- **Work to be completed**: Count the lines below that contain the word "Reading", matching capital and lowercase letters exactly, and reply with only that number.

- **Supplied material**:
-- Begin --

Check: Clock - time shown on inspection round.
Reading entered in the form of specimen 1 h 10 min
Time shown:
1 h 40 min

-- End --
-- Begin --

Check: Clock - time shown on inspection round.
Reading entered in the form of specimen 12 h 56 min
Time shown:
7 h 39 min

-- End --

- **Written solution**: 2